**Instructions for the task:** The required lines are those that contain "среда"; pull them out of the data and copy them.

Document structure recognition data
*****
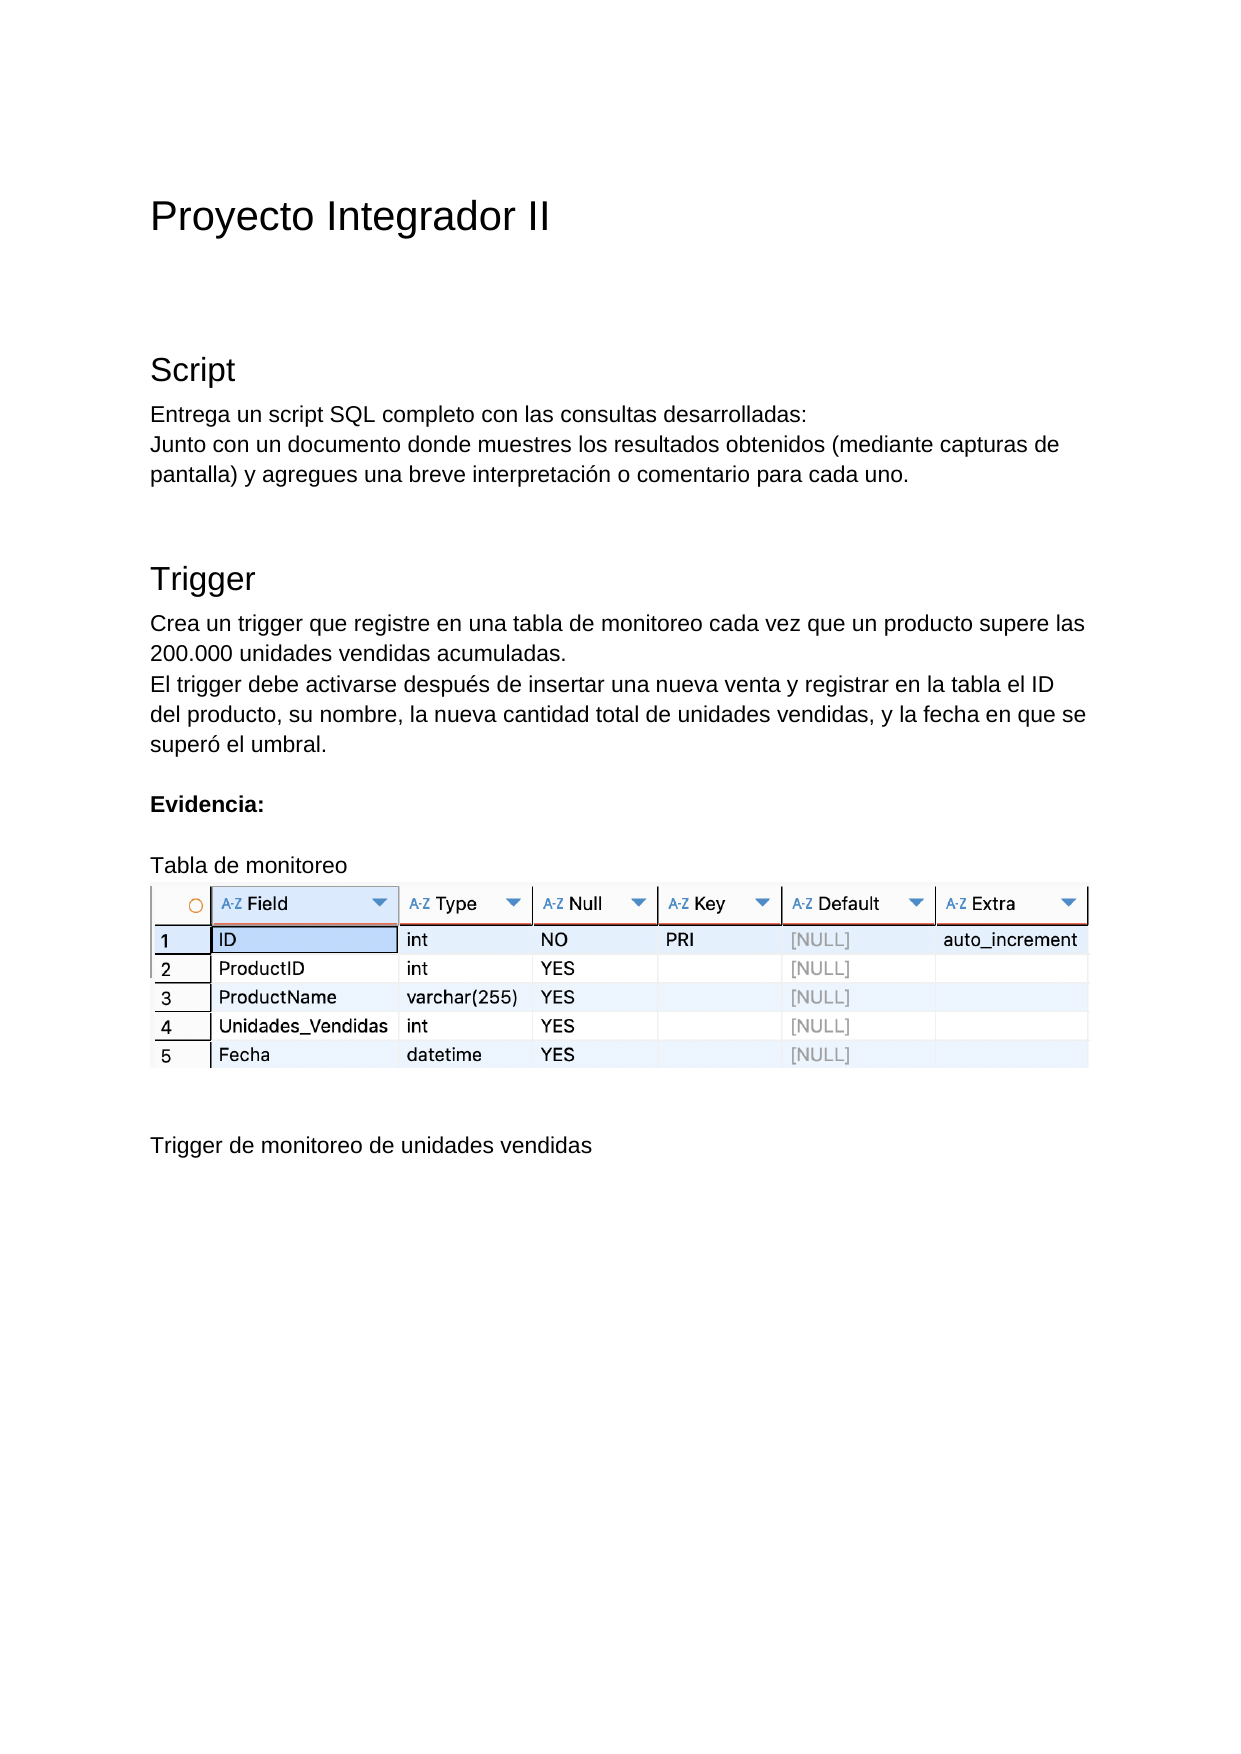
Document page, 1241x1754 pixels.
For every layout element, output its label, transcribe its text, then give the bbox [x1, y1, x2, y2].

text El trigger debe activarse después de insertar una nueva venta y registrar en la tabla el ID del producto, su nombre, la nueva cantidad total de unidades vendidas, y la fecha en que se superó el umbral. [150, 671, 1090, 757]
picture [150, 882, 1091, 1068]
text Junto con un documento donde muestres los resultados obtenidos (mediante capturas de pantalla) y agregues una breve interpretación o comentario para cada uno. [150, 431, 1090, 488]
text Crea un trigger que registre en una tabla de monitoreo cada vez que un producto supere las 200.000 unidades vendidas acumuladas. [150, 610, 1090, 667]
subtitle Trigger [150, 559, 1090, 598]
subtitle Script [150, 350, 1090, 388]
subtitle Proyecto Integrador II [150, 192, 1090, 239]
text Evidencia: [150, 791, 1090, 818]
text Tabla de monitoreo [150, 852, 1090, 878]
text Entrega un script SQL completo con las consultas desarrolladas: [150, 401, 1090, 427]
text Trigger de monitoreo de unidades vendidas [150, 1132, 1090, 1158]
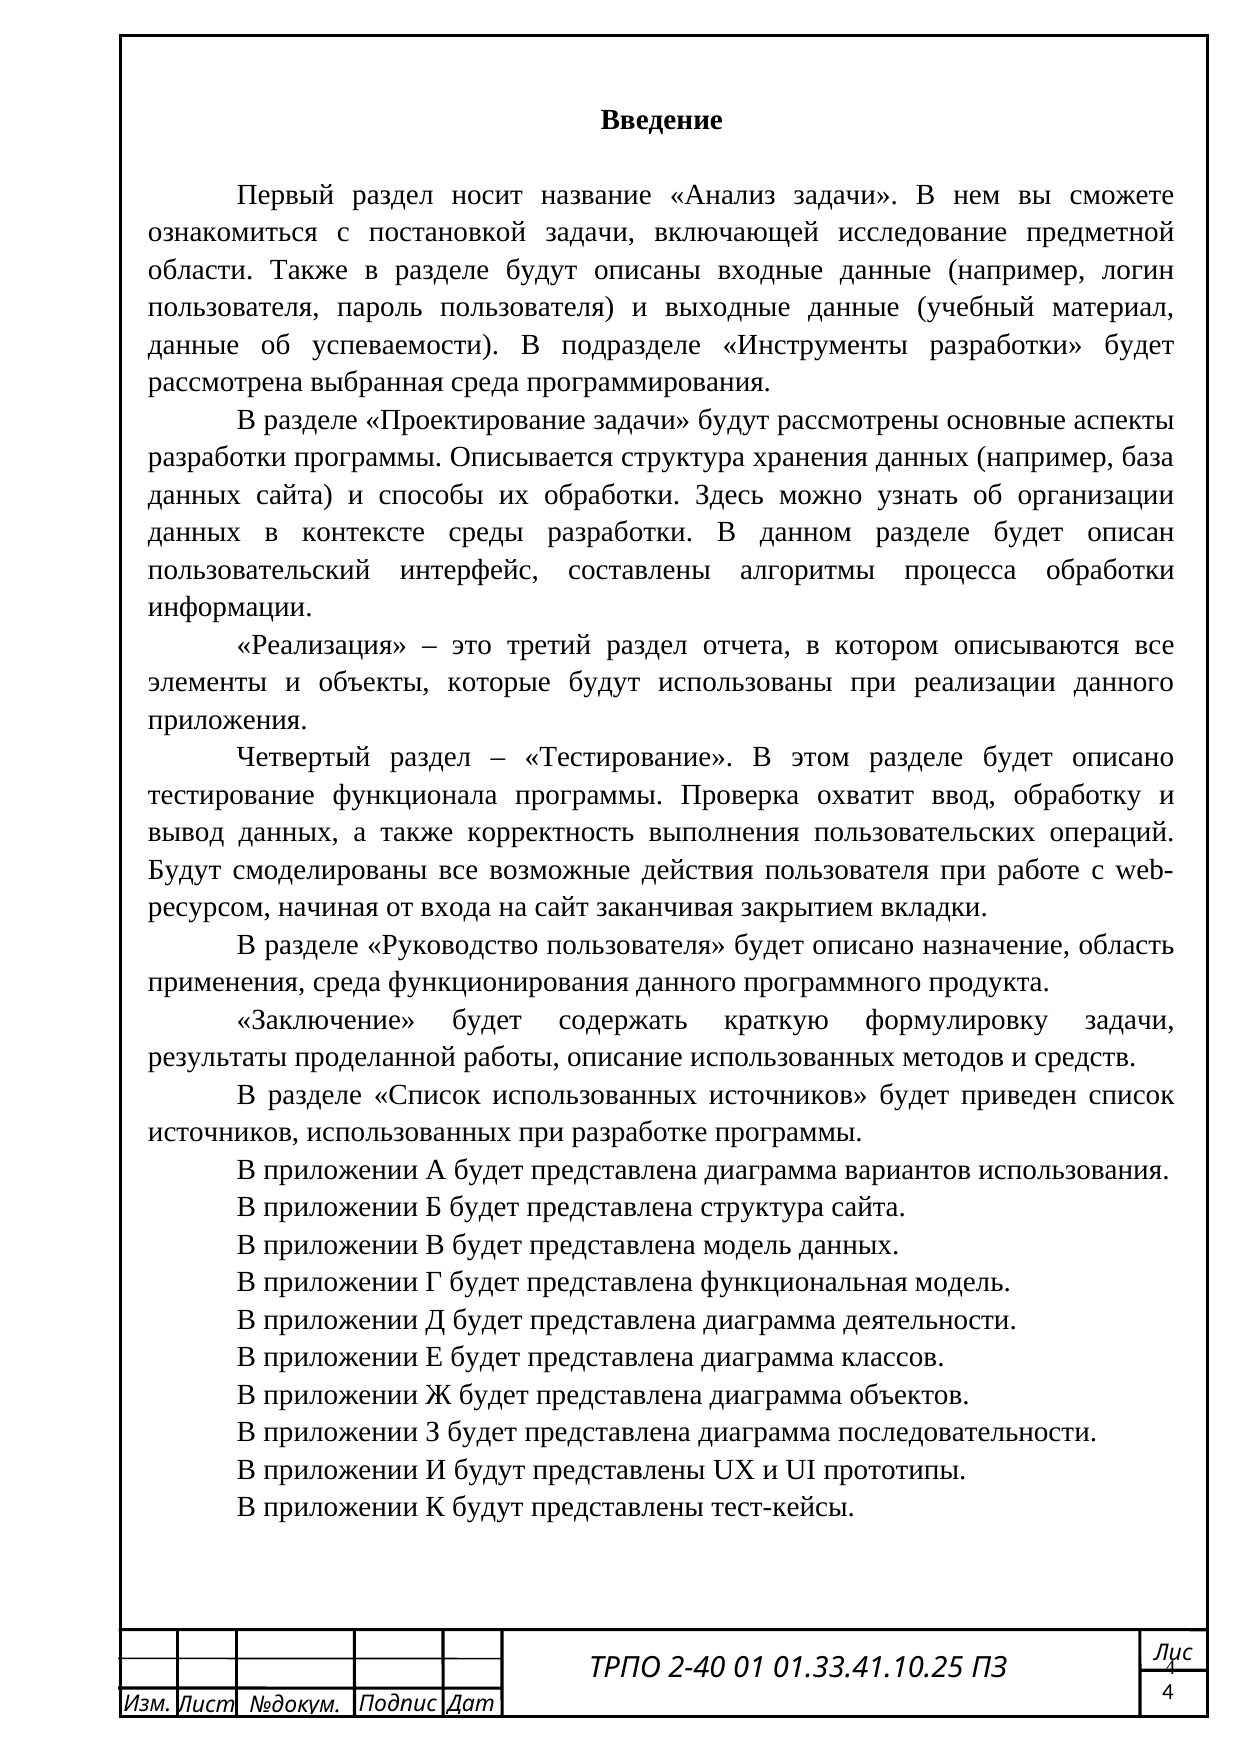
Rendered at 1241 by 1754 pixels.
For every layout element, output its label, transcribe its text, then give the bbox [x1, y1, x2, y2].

text В приложении Д будет представлена диаграмма деятельности. [148, 1299, 1175, 1337]
text В приложении З будет представлена диаграмма последовательности. [148, 1412, 1175, 1449]
text В разделе «Список использованных источников» будет приведен список источников, использованных при разработке программы. [148, 1074, 1175, 1149]
text В приложении И будут представлены UX и UI прототипы. [148, 1449, 1175, 1487]
text В приложении Б будет представлена структура сайта. [148, 1187, 1175, 1224]
text Четвертый раздел – «Тестирование». В этом разделе будет описано тестирование функционала программы. Проверка охватит ввод, обработку и вывод данных, а также корректность выполнения пользовательских операций. Будут смоделированы все возможные действия пользователя при работе с web-ресурсом, начиная от входа на сайт заканчивая закрытием вкладки. [148, 737, 1175, 924]
text В приложении А будет представлена диаграмма вариантов использования. [148, 1149, 1175, 1187]
text «Реализация» – это третий раздел отчета, в котором описываются все элементы и объекты, которые будут использованы при реализации данного приложения. [148, 624, 1175, 737]
text В разделе «Проектирование задачи» будут рассмотрены основные аспекты разработки программы. Описывается структура хранения данных (например, база данных сайта) и способы их обработки. Здесь можно узнать об организации данных в контексте среды разработки. В данном разделе будет описан пользовательский интерфейс, составлены алгоритмы процесса обработки информации. [148, 399, 1175, 624]
text В разделе «Руководство пользователя» будет описано назначение, область применения, среда функционирования данного программного продукта. [148, 924, 1175, 999]
text В приложении В будет представлена модель данных. [148, 1224, 1175, 1262]
text «Заключение» будет содержать краткую формулировку задачи, результаты проделанной работы, описание использованных методов и средств. [148, 999, 1175, 1074]
text Первый раздел носит название «Анализ задачи». В нем вы сможете ознакомиться с постановкой задачи, включающей исследование предметной области. Также в разделе будут описаны входные данные (например, логин пользователя, пароль пользователя) и выходные данные (учебный материал, данные об успеваемости). В подразделе «Инструменты разработки» будет рассмотрена выбранная среда программирования. [148, 174, 1175, 399]
text Введение [148, 99, 1175, 137]
text В приложении К будут представлены тест-кейсы. [148, 1487, 1175, 1524]
text В приложении Ж будет представлена диаграмма объектов. [148, 1374, 1175, 1412]
text В приложении Г будет представлена функциональная модель. [148, 1262, 1175, 1299]
text В приложении Е будет представлена диаграмма классов. [148, 1337, 1175, 1374]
*****
**Written answer:**
text В разделе «Руководство пользователя» будет описано назначение, область применения, среда функционирования данного программного продукта. [148, 924, 1175, 999]
text Первый раздел носит название «Анализ задачи». В нем вы сможете ознакомиться с постановкой задачи, включающей исследование предметной области. Также в разделе будут описаны входные данные (например, логин пользователя, пароль пользователя) и выходные данные (учебный материал, данные об успеваемости). В подразделе «Инструменты разработки» будет рассмотрена выбранная среда программирования. [148, 174, 1175, 399]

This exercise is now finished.